Только до конца не довели: война приостановила. Ну, теперь я
остался в оккупации -- точно исключили.
Бабка сочувственно покачала головой.
-- Что ж вы делать будете?
-- Работать. Столярничать.
Он насыпал мне полный картуз яблок и передал через забор.

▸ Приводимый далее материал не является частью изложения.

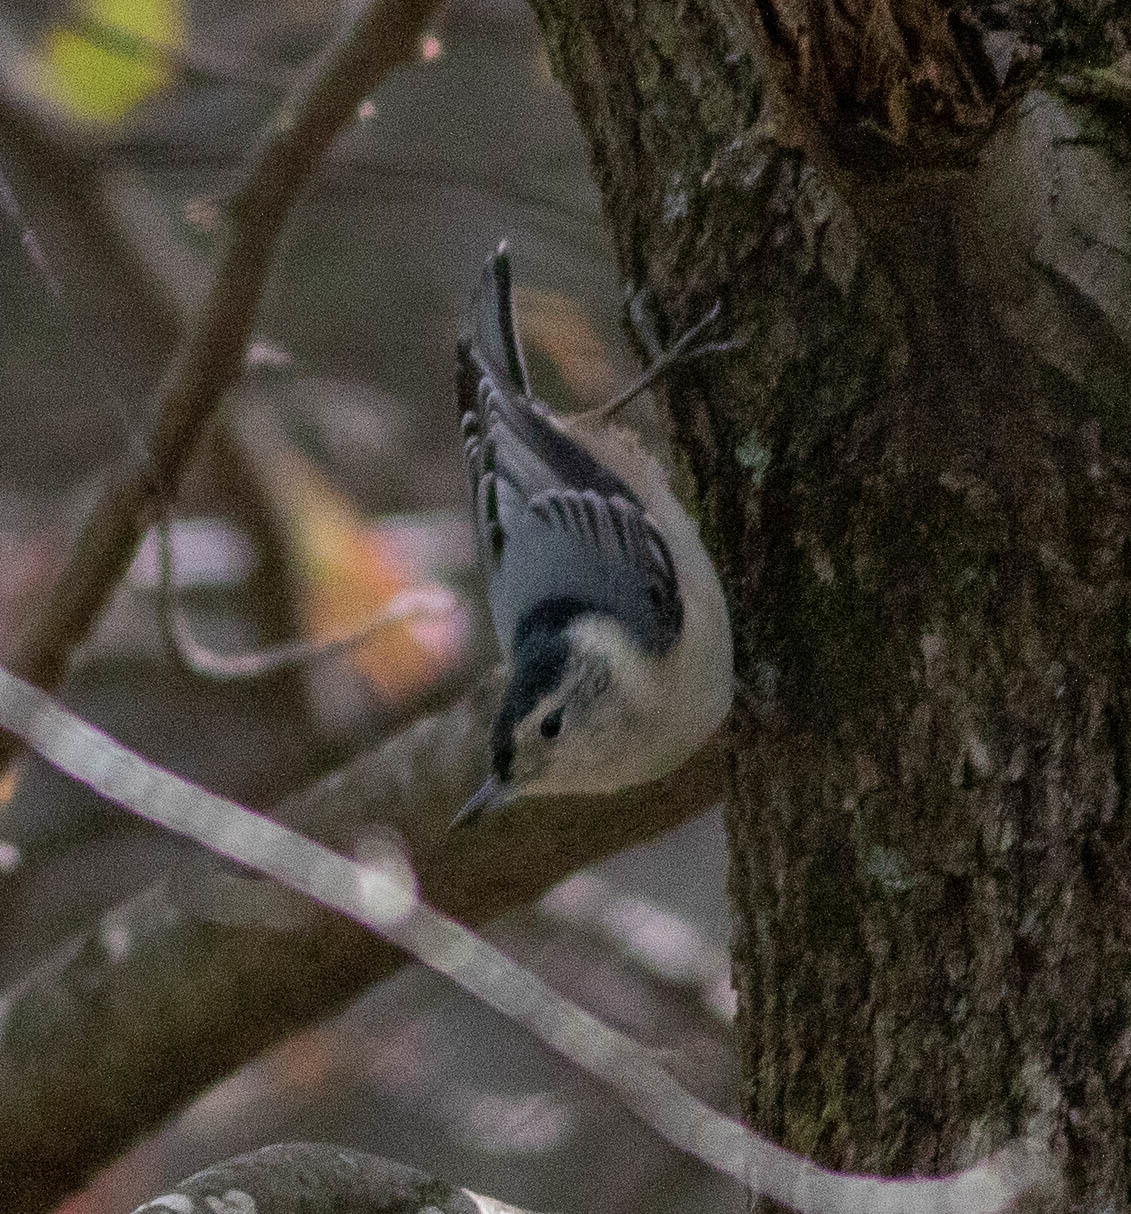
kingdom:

Мы остались ночевать. Мне хорошо спалось на новом месте, но
среди ночи меня разбудила бабка:
-- Сынок, проснись, дитя мое! -- тормошила она, --
Переберись под кровать!
Пол и стекла дрожали от стрельбы, отвратительно завывали
самолеты. Мы с бабкой кинулись под кровать, где уже лежало
одеяло, и прижались друг к дружке. Это бомбили советские
самолеты, и в кромешной тьме взрывы бомб казались особенно
близкими и мощными. Кровать так и ходила ходуном, и весь домик
пошатывало, как при землетрясении.
-- Оченаш, жои си на небеси... -- страстно шептала бабка и
трясла меня. -- Молись! Молись!
Я стал бормотать:
-- Да прииде царство твое. Я -- ко на неби, та -- ко на
земли. Хлеб наш насушный...
Утром Маруся сказала бабке;
-- Я вас очень уважаю, Марфа Ефимовна, но только вы сюда
больше не ходите. Этот дом будет наш с мужем. Советы не
вернутся, а вам он не нужен, мы его запишем на себя.
Бабка всплеснула руками.
-- Так сейчас все делают, -- объяснила Маруся. -- Дома
эвакуированных берут себе которые нуждающие, тем более что это
дом коммуниста. Кончилось их время! Доверенность вашу мне не
показывайте, она советская, недействительная, и не забывайте,
что вы сами родственница коммуниста.
Вышел небритый веселый ее муж, стал в дверях, уперев руки в
бока. Бабка и про совесть упоминала, и про бога, и что она
пойдет жаловаться -- он только, забавляясь, усмехался.
Обратный путь наш был унылым. Бабка шла как оплеванная.
У начала Крещатика нас вдруг остановил патруль.